The initial focus of the organization was biomass energy. The organization administered the regional biomass energy program in coordination with the United States Department of Energy from 1983 until 2009. They received over $13 million in federal funding which was then provided as grants to the states geared toward biomass energy promotion.

In the following years, the governors and premiers drafted and enacted several agreements developed through the organization. In 1985, the governors and premiers signed the Great Lakes Charter, a regional water management agreement. In 1986, the governors signed the Toxic Substances Control Agreement, ultimately resulting in the establishment of the Great Lakes Protection Fund in 1989, the first multi-state publicly seeded private endowment and trust fund dedicated to benefit a specific ecosystem. The TSCA also helped launch the U.S. Environmental Protection Agency's Great Lakes Water Quality Initiative in the 1990s.

▶ _COMPLETE THE FOLLOWING_:
1) Reproduce everything in the Great Lakes passage from "In the following" down to "in the 1990s.".
2) Turn the paragraph of the Great Lakes passage that begins "In the following years" into a short bulleted list that keeps its main facts.

▶ _EXTRACTED MATERIAL_:
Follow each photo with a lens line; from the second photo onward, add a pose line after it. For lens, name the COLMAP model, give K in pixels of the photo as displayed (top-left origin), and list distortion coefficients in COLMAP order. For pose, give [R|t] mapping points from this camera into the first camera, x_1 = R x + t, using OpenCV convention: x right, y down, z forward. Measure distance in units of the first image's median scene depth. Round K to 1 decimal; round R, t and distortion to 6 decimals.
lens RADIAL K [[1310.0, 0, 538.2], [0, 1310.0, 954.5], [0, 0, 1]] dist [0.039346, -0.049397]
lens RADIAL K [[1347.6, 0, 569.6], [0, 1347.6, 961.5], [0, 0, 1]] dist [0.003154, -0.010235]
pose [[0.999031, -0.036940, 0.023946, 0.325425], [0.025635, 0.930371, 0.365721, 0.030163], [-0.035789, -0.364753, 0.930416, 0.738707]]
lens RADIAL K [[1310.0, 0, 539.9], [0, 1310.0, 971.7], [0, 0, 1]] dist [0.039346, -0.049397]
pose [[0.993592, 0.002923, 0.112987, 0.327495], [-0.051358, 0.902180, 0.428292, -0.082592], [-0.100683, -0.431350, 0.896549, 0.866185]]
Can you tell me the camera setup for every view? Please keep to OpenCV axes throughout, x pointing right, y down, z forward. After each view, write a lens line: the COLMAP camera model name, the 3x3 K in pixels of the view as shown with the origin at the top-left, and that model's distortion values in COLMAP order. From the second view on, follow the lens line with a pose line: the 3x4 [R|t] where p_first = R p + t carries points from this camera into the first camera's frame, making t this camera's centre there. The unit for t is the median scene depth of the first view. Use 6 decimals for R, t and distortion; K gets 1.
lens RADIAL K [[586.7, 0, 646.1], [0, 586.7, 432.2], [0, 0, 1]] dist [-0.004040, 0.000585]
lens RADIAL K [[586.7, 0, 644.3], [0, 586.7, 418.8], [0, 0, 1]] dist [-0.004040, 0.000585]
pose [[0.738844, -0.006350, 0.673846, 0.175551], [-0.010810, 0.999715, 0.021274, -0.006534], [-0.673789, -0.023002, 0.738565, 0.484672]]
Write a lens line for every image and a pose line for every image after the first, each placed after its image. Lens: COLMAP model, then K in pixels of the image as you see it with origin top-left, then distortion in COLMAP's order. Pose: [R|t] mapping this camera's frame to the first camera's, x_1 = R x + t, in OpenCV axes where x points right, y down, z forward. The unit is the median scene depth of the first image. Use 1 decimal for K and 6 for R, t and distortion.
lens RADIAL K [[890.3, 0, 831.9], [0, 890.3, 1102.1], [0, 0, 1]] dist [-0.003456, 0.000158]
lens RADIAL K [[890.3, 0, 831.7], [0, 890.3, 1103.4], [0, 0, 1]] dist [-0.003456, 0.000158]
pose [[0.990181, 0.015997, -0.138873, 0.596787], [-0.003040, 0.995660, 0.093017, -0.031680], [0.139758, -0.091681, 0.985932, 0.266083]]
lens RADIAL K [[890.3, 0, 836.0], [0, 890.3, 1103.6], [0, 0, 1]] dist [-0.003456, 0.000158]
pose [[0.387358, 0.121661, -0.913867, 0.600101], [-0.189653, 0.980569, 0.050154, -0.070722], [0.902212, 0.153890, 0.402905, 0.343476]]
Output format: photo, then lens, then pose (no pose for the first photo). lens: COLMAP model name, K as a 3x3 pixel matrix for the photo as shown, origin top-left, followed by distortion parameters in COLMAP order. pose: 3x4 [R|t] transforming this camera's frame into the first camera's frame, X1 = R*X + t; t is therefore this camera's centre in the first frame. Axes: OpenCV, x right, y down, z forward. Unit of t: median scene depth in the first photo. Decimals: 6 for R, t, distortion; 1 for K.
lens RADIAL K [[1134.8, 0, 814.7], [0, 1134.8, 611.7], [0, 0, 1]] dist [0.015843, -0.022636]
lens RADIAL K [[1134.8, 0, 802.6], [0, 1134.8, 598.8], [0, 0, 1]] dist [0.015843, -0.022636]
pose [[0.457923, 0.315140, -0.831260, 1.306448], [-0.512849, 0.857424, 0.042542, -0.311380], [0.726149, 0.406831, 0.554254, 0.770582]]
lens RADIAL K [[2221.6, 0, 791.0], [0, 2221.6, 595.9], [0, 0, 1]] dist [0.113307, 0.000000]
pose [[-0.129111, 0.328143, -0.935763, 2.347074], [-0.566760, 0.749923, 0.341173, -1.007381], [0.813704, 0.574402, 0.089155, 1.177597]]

▶ _RESPONSES BY TASK_:
1)
In the following years, the governors and premiers drafted and enacted several agreements developed through the organization. In 1985, the governors and premiers signed the Great Lakes Charter, a regional water management agreement. In 1986, the governors signed the Toxic Substances Control Agreement, ultimately resulting in the establishment of the Great Lakes Protection Fund in 1989, the first multi-state publicly seeded private endowment and trust fund dedicated to benefit a specific ecosystem. The TSCA also helped launch the U.S. Environmental Protection Agency's Great Lakes Water Quality Initiative in the 1990s.

2)
- The governors and premiers drafted and enacted several agreements developed through the organization.
- 1985: The governors and premiers signed the Great Lakes Charter, a regional water management agreement.
- 1986: The governors signed the Toxic Substances Control Agreement (TSCA).
- The TSCA ultimately led to the Great Lakes Protection Fund in 1989. It was the first multi-state, publicly seeded private endowment and trust fund dedicated to a specific ecosystem.
- The TSCA also helped launch the U.S. Environmental Protection Agency's Great Lakes Water Quality Initiative in the 1990s.